WHAT THIS TASK INVOLVES:
Each entry needs to be retyped exactly, with nothing added or dropped.

STORED DATA:

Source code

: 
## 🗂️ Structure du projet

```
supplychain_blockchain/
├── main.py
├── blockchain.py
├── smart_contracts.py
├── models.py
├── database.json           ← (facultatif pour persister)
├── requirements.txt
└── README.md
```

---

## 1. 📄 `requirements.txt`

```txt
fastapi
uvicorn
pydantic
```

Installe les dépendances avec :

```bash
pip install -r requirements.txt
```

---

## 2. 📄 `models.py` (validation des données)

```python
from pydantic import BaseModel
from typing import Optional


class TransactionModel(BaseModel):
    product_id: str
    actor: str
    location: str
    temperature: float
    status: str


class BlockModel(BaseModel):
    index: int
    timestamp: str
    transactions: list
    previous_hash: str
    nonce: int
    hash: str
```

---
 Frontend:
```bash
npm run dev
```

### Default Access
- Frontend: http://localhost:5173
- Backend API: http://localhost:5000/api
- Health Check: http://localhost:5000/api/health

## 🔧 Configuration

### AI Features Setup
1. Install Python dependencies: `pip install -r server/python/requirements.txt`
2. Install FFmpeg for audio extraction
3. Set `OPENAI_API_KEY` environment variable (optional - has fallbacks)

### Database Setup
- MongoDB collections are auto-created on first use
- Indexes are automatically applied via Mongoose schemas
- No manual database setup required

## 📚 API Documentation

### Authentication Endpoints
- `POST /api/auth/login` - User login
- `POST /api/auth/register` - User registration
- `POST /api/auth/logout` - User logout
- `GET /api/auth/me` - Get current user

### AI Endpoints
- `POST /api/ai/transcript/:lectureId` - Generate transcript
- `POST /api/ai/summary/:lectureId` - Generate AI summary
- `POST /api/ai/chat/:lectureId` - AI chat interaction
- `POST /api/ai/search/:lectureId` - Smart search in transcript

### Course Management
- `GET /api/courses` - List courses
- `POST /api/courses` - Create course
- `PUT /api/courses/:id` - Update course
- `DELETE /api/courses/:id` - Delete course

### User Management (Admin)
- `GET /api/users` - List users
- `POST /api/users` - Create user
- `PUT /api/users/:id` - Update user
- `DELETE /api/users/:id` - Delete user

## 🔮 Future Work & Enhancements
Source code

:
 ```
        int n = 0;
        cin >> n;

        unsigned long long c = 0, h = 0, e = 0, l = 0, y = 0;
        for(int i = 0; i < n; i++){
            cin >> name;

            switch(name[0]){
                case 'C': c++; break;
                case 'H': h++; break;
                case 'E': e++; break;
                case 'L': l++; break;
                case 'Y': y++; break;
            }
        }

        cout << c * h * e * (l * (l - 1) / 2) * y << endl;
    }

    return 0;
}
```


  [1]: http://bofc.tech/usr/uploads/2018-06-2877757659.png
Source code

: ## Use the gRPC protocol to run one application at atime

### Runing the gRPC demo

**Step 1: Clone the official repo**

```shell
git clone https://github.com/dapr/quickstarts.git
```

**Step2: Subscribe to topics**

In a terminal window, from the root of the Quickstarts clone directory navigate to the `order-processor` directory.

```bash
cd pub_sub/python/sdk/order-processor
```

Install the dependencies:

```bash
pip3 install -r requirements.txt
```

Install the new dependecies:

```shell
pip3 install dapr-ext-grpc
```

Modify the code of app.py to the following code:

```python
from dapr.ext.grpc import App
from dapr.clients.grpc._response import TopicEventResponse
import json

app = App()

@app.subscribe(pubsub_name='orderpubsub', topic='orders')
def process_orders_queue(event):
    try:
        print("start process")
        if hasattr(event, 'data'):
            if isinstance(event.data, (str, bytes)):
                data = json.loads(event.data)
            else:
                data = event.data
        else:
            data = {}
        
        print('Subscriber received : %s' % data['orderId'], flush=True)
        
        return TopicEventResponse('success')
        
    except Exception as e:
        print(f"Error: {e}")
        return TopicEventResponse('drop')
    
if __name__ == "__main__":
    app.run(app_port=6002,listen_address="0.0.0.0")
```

SOLVED PROBLEM:
Source code

: 
## 🗂️ Structure du projet

```
supplychain_blockchain/
├── main.py
├── blockchain.py
├── smart_contracts.py
├── models.py
├── database.json           ← (facultatif pour persister)
├── requirements.txt
└── README.md
```

---

## 1. 📄 `requirements.txt`

```txt
fastapi
uvicorn
pydantic
```

Installe les dépendances avec :

```bash
pip install -r requirements.txt
```

---

## 2. 📄 `models.py` (validation des données)

```python
from pydantic import BaseModel
from typing import Optional


class TransactionModel(BaseModel):
    product_id: str
    actor: str
    location: str
    temperature: float
    status: str


class BlockModel(BaseModel):
    index: int
    timestamp: str
    transactions: list
    previous_hash: str
    nonce: int
    hash: str
```

---
 Frontend:
```bash
npm run dev
```

### Default Access
- Frontend: http://localhost:5173
- Backend API: http://localhost:5000/api
- Health Check: http://localhost:5000/api/health

## 🔧 Configuration

### AI Features Setup
1. Install Python dependencies: `pip install -r server/python/requirements.txt`
2. Install FFmpeg for audio extraction
3. Set `OPENAI_API_KEY` environment variable (optional - has fallbacks)

### Database Setup
- MongoDB collections are auto-created on first use
- Indexes are automatically applied via Mongoose schemas
- No manual database setup required

## 📚 API Documentation

### Authentication Endpoints
- `POST /api/auth/login` - User login
- `POST /api/auth/register` - User registration
- `POST /api/auth/logout` - User logout
- `GET /api/auth/me` - Get current user

### AI Endpoints
- `POST /api/ai/transcript/:lectureId` - Generate transcript
- `POST /api/ai/summary/:lectureId` - Generate AI summary
- `POST /api/ai/chat/:lectureId` - AI chat interaction
- `POST /api/ai/search/:lectureId` - Smart search in transcript

### Course Management
- `GET /api/courses` - List courses
- `POST /api/courses` - Create course
- `PUT /api/courses/:id` - Update course
- `DELETE /api/courses/:id` - Delete course

### User Management (Admin)
- `GET /api/users` - List users
- `POST /api/users` - Create user
- `PUT /api/users/:id` - Update user
- `DELETE /api/users/:id` - Delete user

## 🔮 Future Work & Enhancements
Source code

:
 ```
        int n = 0;
        cin >> n;

        unsigned long long c = 0, h = 0, e = 0, l = 0, y = 0;
        for(int i = 0; i < n; i++){
            cin >> name;

            switch(name[0]){
                case 'C': c++; break;
                case 'H': h++; break;
                case 'E': e++; break;
                case 'L': l++; break;
                case 'Y': y++; break;
            }
        }

        cout << c * h * e * (l * (l - 1) / 2) * y << endl;
    }

    return 0;
}
```


  [1]: http://bofc.tech/usr/uploads/2018-06-2877757659.png
Source code

: ## Use the gRPC protocol to run one application at atime

### Runing the gRPC demo

**Step 1: Clone the official repo**

```shell
git clone https://github.com/dapr/quickstarts.git
```

**Step2: Subscribe to topics**

In a terminal window, from the root of the Quickstarts clone directory navigate to the `order-processor` directory.

```bash
cd pub_sub/python/sdk/order-processor
```

Install the dependencies:

```bash
pip3 install -r requirements.txt
```

Install the new dependecies:

```shell
pip3 install dapr-ext-grpc
```

Modify the code of app.py to the following code:

```python
from dapr.ext.grpc import App
from dapr.clients.grpc._response import TopicEventResponse
import json

app = App()

@app.subscribe(pubsub_name='orderpubsub', topic='orders')
def process_orders_queue(event):
    try:
        print("start process")
        if hasattr(event, 'data'):
            if isinstance(event.data, (str, bytes)):
                data = json.loads(event.data)
            else:
                data = event.data
        else:
            data = {}
        
        print('Subscriber received : %s' % data['orderId'], flush=True)
        
        return TopicEventResponse('success')
        
    except Exception as e:
        print(f"Error: {e}")
        return TopicEventResponse('drop')
    
if __name__ == "__main__":
    app.run(app_port=6002,listen_address="0.0.0.0")
```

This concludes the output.